**Passage for review**
···

Additionally, Open Code dissemination is detected using keywords categories for source code or code repositories.

The workflow of the script is as follows:

  • publication PDFs are taken from a specified input folder and converted to text files using the pdftotext program (which needs to be installed and accessible via the command line)
  • the converted PDFs are loaded and split into individual sentences
  • all sentences are paresed for combinations of the keyword categories to determine the Open Data & Open Code status
  • as an additional output the sentences in which the Open Data & Open Code statements are detected are given

The algorithm was applied to an institutional publication record (N=8654) and achieved a sensitivity of 93.9% and a specificity of 96.2% on a sample consisting of 248 publications detected as Open Data by the algorithm + a random sample of 500 negative cases (however, parts of the sample was used to develop the algorithm. An independent validation sample is still work in progress.)

In the following, we give an overview over the different parts of the keywords used in the algoritm

Definitions Description Keywords
x NEAR y Are the two keywords (or groups of keywords) x and y in the same sentence?
x NEAR_WD(n) y Second definition of NEAR. This time counts how many words are between the two keywords. If the number lies below a cutoff value (e.g. 10 words), the two input words are considered "near". This additional definition is needed for cases like "S2 Table. Raw data. https://doi.org/10.1371/journal.pone.0158039.s002 (XLS)"

···

**Data provided**
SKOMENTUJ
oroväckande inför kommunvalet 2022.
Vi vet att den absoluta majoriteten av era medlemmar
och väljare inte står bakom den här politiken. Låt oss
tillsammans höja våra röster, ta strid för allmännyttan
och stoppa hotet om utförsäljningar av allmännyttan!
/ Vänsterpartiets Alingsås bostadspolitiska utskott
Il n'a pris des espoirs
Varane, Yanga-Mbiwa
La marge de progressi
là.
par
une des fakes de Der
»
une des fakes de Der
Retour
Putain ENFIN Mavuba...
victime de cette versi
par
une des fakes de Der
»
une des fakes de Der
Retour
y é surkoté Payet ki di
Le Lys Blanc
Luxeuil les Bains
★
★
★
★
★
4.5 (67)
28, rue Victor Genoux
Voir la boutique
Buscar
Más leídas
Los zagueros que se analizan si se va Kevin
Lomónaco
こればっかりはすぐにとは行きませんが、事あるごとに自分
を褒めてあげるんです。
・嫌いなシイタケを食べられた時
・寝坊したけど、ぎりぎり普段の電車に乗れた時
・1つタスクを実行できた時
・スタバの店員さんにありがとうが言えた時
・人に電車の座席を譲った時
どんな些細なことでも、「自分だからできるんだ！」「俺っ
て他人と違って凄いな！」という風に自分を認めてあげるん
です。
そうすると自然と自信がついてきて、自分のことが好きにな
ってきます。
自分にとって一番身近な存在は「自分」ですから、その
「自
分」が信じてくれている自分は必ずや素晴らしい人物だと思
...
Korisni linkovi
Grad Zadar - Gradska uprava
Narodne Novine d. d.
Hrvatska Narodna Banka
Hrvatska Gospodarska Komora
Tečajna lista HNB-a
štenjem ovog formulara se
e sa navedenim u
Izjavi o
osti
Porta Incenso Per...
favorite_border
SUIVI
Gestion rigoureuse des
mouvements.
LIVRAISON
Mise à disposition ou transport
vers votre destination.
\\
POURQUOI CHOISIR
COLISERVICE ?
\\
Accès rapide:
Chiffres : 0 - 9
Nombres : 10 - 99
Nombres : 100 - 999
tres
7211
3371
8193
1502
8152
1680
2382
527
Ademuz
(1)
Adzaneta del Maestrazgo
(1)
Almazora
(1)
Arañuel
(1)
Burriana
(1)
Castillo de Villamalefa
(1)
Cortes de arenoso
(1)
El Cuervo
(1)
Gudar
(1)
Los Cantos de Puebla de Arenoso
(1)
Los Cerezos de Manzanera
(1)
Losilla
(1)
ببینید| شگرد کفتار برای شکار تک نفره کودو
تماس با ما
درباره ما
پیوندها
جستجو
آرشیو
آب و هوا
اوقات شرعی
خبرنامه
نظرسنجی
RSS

···

**Problem statement**
Can you pick up the description of the Open Data detection script and continue it from its last sentence? The rows are separate material, apart from the description of the Open Data detection script.

**Answer to this task**
NOT y y is not included in the same sentence
AVAILABLE Abbreviation for a set of words that frequently occur to denote that the data have been made available in some way ("included" OR "deposited" OR "released" OR "is provided" "are provided" OR "contained in" OR "available" OR "reproduce" OR "accessible" OR "can be accessed" OR "submitted" OR "can be downloaded" OR “reported in” OR “uploaded to”)
WAS_AVAILABLE Set of words that indicate that data is not made available in the paper, but instead that data from a different source was used ("was provided" OR "were provided" OR "was contained in" OR "were contained in" OR "was available" OR "were available" OR "was accessible" OR "were accessible" OR "available from" OR "deposited by" OR "were reproduced")
NOT_AVAILABLE Set of negated availability phrases ("not included" OR "not deposited" OR "not released" OR "not provided" OR "not contained in" OR "not available" OR "not accessible" OR "not submitted")
UPON_REQUEST Phrase describing that data are only available upon request ("upon request" OR "on request" OR "upon reasonable request")
ALL_DATA Set of words describing all data or raw data ("all data" OR "all array data" OR "raw data" OR "full data set" OR "full dataset")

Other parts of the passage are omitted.